* Set exercise: Render the data below as a numbered list with one entry per line, omitting any blank lines.
# Start of Input records
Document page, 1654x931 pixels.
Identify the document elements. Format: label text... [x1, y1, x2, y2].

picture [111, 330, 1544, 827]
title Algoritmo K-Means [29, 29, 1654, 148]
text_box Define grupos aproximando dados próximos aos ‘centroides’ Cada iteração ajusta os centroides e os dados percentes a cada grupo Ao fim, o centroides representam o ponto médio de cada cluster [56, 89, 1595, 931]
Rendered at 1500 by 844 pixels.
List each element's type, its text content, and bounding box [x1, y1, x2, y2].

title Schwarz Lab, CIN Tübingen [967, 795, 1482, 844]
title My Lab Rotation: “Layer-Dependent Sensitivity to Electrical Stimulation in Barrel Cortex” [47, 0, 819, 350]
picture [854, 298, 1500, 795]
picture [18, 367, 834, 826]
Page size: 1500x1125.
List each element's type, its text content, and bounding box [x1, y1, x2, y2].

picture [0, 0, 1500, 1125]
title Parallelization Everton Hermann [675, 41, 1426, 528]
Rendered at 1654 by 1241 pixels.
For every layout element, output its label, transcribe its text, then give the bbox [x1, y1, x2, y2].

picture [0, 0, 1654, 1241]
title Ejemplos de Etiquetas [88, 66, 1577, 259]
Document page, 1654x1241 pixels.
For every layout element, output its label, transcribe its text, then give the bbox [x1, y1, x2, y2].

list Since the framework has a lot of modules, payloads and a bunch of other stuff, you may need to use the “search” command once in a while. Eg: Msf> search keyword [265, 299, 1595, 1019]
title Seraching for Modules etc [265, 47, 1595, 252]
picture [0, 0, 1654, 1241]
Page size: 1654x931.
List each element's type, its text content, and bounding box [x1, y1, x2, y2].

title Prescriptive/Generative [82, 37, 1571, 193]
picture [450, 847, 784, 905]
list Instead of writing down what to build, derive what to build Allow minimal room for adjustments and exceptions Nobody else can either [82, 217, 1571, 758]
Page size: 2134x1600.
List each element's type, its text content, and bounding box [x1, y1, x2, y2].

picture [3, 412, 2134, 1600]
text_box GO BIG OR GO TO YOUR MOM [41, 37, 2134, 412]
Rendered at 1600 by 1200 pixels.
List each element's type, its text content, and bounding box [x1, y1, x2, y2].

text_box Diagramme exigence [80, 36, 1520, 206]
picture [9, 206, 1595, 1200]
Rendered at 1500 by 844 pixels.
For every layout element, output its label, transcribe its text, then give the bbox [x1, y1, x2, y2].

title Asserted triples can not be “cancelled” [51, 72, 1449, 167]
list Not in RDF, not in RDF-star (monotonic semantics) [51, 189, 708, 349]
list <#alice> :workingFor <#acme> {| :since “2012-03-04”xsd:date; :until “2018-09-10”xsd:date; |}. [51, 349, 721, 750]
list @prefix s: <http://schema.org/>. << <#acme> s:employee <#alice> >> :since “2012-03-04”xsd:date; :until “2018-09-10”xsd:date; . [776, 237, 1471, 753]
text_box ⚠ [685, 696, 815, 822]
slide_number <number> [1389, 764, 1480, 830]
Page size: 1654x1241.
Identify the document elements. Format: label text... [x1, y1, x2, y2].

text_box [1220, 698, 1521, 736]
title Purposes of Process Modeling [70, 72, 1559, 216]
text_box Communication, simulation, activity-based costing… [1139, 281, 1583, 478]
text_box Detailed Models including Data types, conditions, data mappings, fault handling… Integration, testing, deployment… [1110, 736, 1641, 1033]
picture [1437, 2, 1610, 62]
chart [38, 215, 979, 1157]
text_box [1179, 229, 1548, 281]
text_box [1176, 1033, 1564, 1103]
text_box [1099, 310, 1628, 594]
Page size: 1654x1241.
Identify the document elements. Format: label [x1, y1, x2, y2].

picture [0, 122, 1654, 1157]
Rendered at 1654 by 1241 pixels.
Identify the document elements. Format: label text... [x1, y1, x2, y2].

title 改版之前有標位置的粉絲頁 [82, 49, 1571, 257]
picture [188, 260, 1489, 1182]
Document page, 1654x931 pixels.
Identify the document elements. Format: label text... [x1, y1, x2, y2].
# End of Input records
* Solution to this task:
1. Document page, 1654x931 pixels.
2. Identify the document elements. Format: label text... [x1, y1, x2, y2].
3. picture [111, 330, 1544, 827]
4. title Algoritmo K-Means [29, 29, 1654, 148]
5. text_box Define grupos aproximando dados próximos aos ‘centroides’ Cada iteração ajusta os centroides e os dados percentes a cada grupo Ao fim, o centroides representam o ponto médio de cada cluster [56, 89, 1595, 931]
6. Rendered at 1500 by 844 pixels.
7. List each element's type, its text content, and bounding box [x1, y1, x2, y2].
8. title Schwarz Lab, CIN Tübingen [967, 795, 1482, 844]
9. title My Lab Rotation: “Layer-Dependent Sensitivity to Electrical Stimulation in Barrel Cortex” [47, 0, 819, 350]
10. picture [854, 298, 1500, 795]
11. picture [18, 367, 834, 826]
12. Page size: 1500x1125.
13. List each element's type, its text content, and bounding box [x1, y1, x2, y2].
14. picture [0, 0, 1500, 1125]
15. title Parallelization Everton Hermann [675, 41, 1426, 528]
16. Rendered at 1654 by 1241 pixels.
17. For every layout element, output its label, transcribe its text, then give the bbox [x1, y1, x2, y2].
18. picture [0, 0, 1654, 1241]
19. title Ejemplos de Etiquetas [88, 66, 1577, 259]
20. Document page, 1654x1241 pixels.
21. For every layout element, output its label, transcribe its text, then give the bbox [x1, y1, x2, y2].
22. list Since the framework has a lot of modules, payloads and a bunch of other stuff, you may need to use the “search” command once in a while. Eg: Msf> search keyword [265, 299, 1595, 1019]
23. title Seraching for Modules etc [265, 47, 1595, 252]
24. picture [0, 0, 1654, 1241]
25. Page size: 1654x931.
26. List each element's type, its text content, and bounding box [x1, y1, x2, y2].
27. title Prescriptive/Generative [82, 37, 1571, 193]
28. picture [450, 847, 784, 905]
29. list Instead of writing down what to build, derive what to build Allow minimal room for adjustments and exceptions Nobody else can either [82, 217, 1571, 758]
30. Page size: 2134x1600.
31. List each element's type, its text content, and bounding box [x1, y1, x2, y2].
32. picture [3, 412, 2134, 1600]
33. text_box GO BIG OR GO TO YOUR MOM [41, 37, 2134, 412]
34. Rendered at 1600 by 1200 pixels.
35. List each element's type, its text content, and bounding box [x1, y1, x2, y2].
36. text_box Diagramme exigence [80, 36, 1520, 206]
37. picture [9, 206, 1595, 1200]
38. Rendered at 1500 by 844 pixels.
39. For every layout element, output its label, transcribe its text, then give the bbox [x1, y1, x2, y2].
40. title Asserted triples can not be “cancelled” [51, 72, 1449, 167]
41. list Not in RDF, not in RDF-star (monotonic semantics) [51, 189, 708, 349]
42. list <#alice> :workingFor <#acme> {| :since “2012-03-04”xsd:date; :until “2018-09-10”xsd:date; |}. [51, 349, 721, 750]
43. list @prefix s: <http://schema.org/>. << <#acme> s:employee <#alice> >> :since “2012-03-04”xsd:date; :until “2018-09-10”xsd:date; . [776, 237, 1471, 753]
44. text_box ⚠ [685, 696, 815, 822]
45. slide_number <number> [1389, 764, 1480, 830]
46. Page size: 1654x1241.
47. Identify the document elements. Format: label text... [x1, y1, x2, y2].
48. text_box [1220, 698, 1521, 736]
49. title Purposes of Process Modeling [70, 72, 1559, 216]
50. text_box Communication, simulation, activity-based costing… [1139, 281, 1583, 478]
51. text_box Detailed Models including Data types, conditions, data mappings, fault handling… Integration, testing, deployment… [1110, 736, 1641, 1033]
52. picture [1437, 2, 1610, 62]
53. chart [38, 215, 979, 1157]
54. text_box [1179, 229, 1548, 281]
55. text_box [1176, 1033, 1564, 1103]
56. text_box [1099, 310, 1628, 594]
57. Page size: 1654x1241.
58. Identify the document elements. Format: label [x1, y1, x2, y2].
59. picture [0, 122, 1654, 1157]
60. Rendered at 1654 by 1241 pixels.
61. Identify the document elements. Format: label text... [x1, y1, x2, y2].
62. title 改版之前有標位置的粉絲頁 [82, 49, 1571, 257]
63. picture [188, 260, 1489, 1182]
64. Document page, 1654x931 pixels.
65. Identify the document elements. Format: label text... [x1, y1, x2, y2].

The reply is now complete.